Streaming STT, Gemini TTS, guardrails & provider controls

Live streaming transcription, new audio providers, per-project content guardrails, and org-level provider blocking — a dense release week for audio and safety capabilities.

Deepgram live streaming STT

Deepgram now supports real-time streaming transcription via WebSocket — send audio as it’s recorded and get transcripts back word by word instead of waiting for the full file. Streaming-capable models are catalogued with their supported encodings, languages, and sample rates so you can pick the right one for your use case.

OpenAI Whisper & GPT-4o Transcribe

OpenAI’s STT models are now available on the transcriptions endpoint. Whisper-1 and GPT-4o Transcribe both support MP3, MP4, WAV, OGG, WebM, FLAC, and M4A — up to 25 MB per file — with optional language selection and word-level timestamps.

Google Gemini Text-to-Speech

Gemini TTS is now available as a provider. Multiple models with support for PCM, MP3, OGG, A-law, and Mu-law output formats.

Guardrails

You can now define per-project content rules that inspect every request before it reaches an LLM and every response before it reaches your users. Each rule specifies what to match and what to do: reject the request outright, or silently mask the matched content with a replacement.

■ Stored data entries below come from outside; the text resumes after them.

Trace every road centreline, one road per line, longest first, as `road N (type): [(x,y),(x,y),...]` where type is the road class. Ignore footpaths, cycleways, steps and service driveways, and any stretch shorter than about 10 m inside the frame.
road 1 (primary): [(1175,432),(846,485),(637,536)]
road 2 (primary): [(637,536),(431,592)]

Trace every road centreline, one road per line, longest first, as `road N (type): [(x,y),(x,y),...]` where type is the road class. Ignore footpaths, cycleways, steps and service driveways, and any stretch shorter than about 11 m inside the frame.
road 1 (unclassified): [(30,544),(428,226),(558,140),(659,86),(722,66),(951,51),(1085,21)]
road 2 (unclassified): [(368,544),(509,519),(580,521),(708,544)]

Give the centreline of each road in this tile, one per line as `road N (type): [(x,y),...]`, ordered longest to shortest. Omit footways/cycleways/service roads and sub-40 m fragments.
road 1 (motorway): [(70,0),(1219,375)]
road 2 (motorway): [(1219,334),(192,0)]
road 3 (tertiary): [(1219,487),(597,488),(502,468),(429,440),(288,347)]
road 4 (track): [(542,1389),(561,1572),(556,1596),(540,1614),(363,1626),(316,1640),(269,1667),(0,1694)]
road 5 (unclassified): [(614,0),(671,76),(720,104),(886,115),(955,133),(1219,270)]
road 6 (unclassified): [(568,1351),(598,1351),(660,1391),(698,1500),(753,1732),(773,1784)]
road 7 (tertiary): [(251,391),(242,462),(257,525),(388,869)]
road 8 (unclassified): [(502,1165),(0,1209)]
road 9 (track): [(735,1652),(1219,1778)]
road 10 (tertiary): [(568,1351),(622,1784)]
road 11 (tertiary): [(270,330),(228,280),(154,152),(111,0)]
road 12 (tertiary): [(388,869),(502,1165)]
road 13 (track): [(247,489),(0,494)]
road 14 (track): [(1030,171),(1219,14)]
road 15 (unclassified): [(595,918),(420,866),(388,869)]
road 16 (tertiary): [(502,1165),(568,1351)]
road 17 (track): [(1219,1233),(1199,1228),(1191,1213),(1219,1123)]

Building blocks for PII protection, topic restrictions, and output safety — without changing your application code.

Org provider blocking

Admins can block specific AI providers for their entire org — blocked providers disappear from the chat UI and are excluded from routing. Useful for compliance requirements or keeping teams on an approved vendor list.

Vision fix

A regression was causing multimodal image_url content to be silently dropped in the gateway — models received only the text and replied that they couldn’t see any image. This is fixed; image inputs now reach the model correctly across all providers.